Calgary Herald

Transit officials eye change on rules for low-income passes

- JASON MARKUSOFF

A Calgary couple making less than $28,000 a year lives in poverty by almost everybody’s definition — to Statistics Canada’s benchmark definition, to social-service agencies, to the city’s property tax assistance program.

But to Calgary Transit, that wage for a two-person household is too rich for a break on $94 transit passes, not far enough below the low-income cut-off (LICO) to qualify.

The $40 monthly low-income passes are only for couples — or one-child single parents — taking in $21,136.50 of less (before taxes).

“What we’re saying to the people who make between 75 per cent of LICO and LICO is that you’re poor, and while we’re sorry about that, you’re not poor enough to help,” said Dan Meades, a poverty reduction advocate.

But this discrepanc­y could ease later this year. Days after the city’s first increase in 15 years to the nonpoverty seniors’ deeply discounted annual pass, a new report to aldermen calls for a massive overhaul to civic fee subsidies based on age and income.
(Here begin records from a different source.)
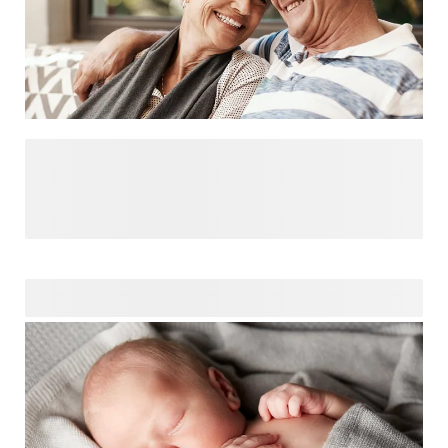
Grosseltern zu werden, ist ein bedeutender Meilenstein, der
gefeiert werden sollte. Aufmerksame Geschenke können
Ihre Freude ausdrücken und die Liebe anerkennen, die ein
neues Enkelkind bringt. Ob es sich um ein sentimentales
Andenken oder einen praktischen Artikel handelt – das
richtige Geschenk hilft neuen Grosseltern, ihre Rolle
anzunehmen und bleibende Erinnerungen zu schaffen.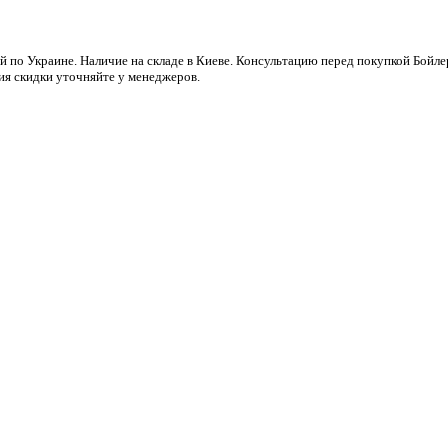
й по Украине. Наличие на складе в Киеве. Консультацию перед покупкой Бойле
ия скидки уточняйте у менеджеров.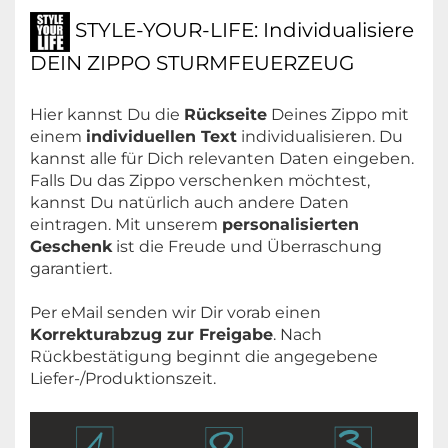
STYLE-YOUR-LIFE: Individualisiere
DEIN ZIPPO STURMFEUERZEUG
Hier kannst Du die
Rückseite
Deines Zippo mit
einem
individuellen Text
individualisieren. Du
kannst alle für Dich relevanten Daten eingeben.
Falls Du das Zippo verschenken möchtest,
kannst Du natürlich auch andere Daten
eintragen. Mit unserem
personalisierten
Geschenk
ist die Freude und Überraschung
garantiert.
Per eMail senden wir Dir vorab einen
Korrekturabzug zur Freigabe
. Nach
Rückbestätigung beginnt die angegebene
Liefer-/Produktionszeit.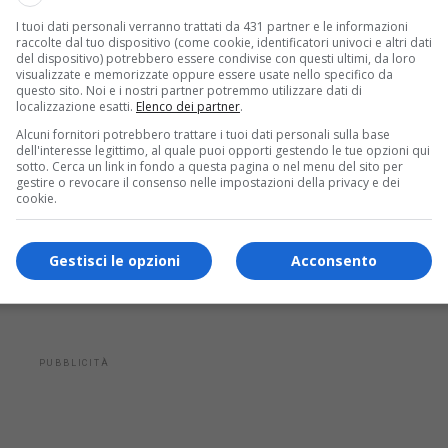
I tuoi dati personali verranno trattati da 431 partner e le informazioni
ggi, sotto la Loggia del Lionello, a Udine, ha
raccolte dal tuo dispositivo (come cookie, identificatori univoci e altri dati
del dispositivo) potrebbero essere condivise con questi ultimi, da loro
 A descrivere le novità delle nuove edizioni
visualizzate e memorizzate oppure essere usate nello specifico da
questo sito. Noi e i nostri partner potremmo utilizzare dati di
atore di Intersezioni; Marta Bevilacqua,
localizzazione esatti.
Elenco dei partner
.
Alcuni fornitori potrebbero trattare i tuoi dati personali sulla base
; Tommaso Pecile, coordinatore di Art Tal Ort;
dell'interesse legittimo, al quale puoi opporti gestendo le tue opzioni qui
sotto. Cerca un link in fondo a questa pagina o nel menu del sito per
re artistico di Invisible Cities e
gestire o revocare il consenso nelle impostazioni della privacy e dei
cookie.
ph Facchin per Microfestival; Davide
co di Terminal, Festival dell’arte in strada.
Gestisci le opzioni
Acconsento
a cultura del Comune di Udine, Fabrizio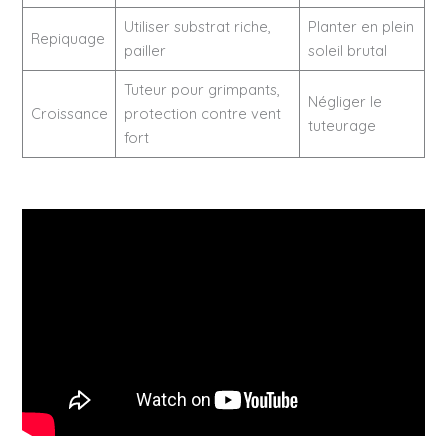
Utiliser substrat riche,
Planter en plein
Repiquage
pailler
soleil brutal
Tuteur pour grimpants,
Négliger le
Croissance
protection contre vent
tuteurage
fort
In it, city managers propose a sliding scale of transit discounts for low-income Calgarians.

Although proposed fees and levels aren’t spelled out in the report — they’d come in a paper in November — the analysis does not that the recreation department and other city branches use the standard low-income cut-off as its measure for discounts, while the bus and LRT system go by 75 per cent of that figure.

Meades, executive director of Vibrant Communitie­s Calgary, says those people closer to the cut-off mark are more likely to be employed, and therefore more likely to need transit daily for commuting. He would prefer transit to be offered free to all Calgarians below the poverty line, but says that they should at least get some level of discount.

The report also suggests some sort of graduated discount rate for seniors. Low-income seniors get a year of transit for $15, while other seniors get annual passes for $55 — up this year from $35.

Council, wary of the coming wave of baby boomers who will turn 65, agreed to start adjusting this subsidy upwards, but balked during last November’s budget talks at hiking the annual pass to $96 by 2014.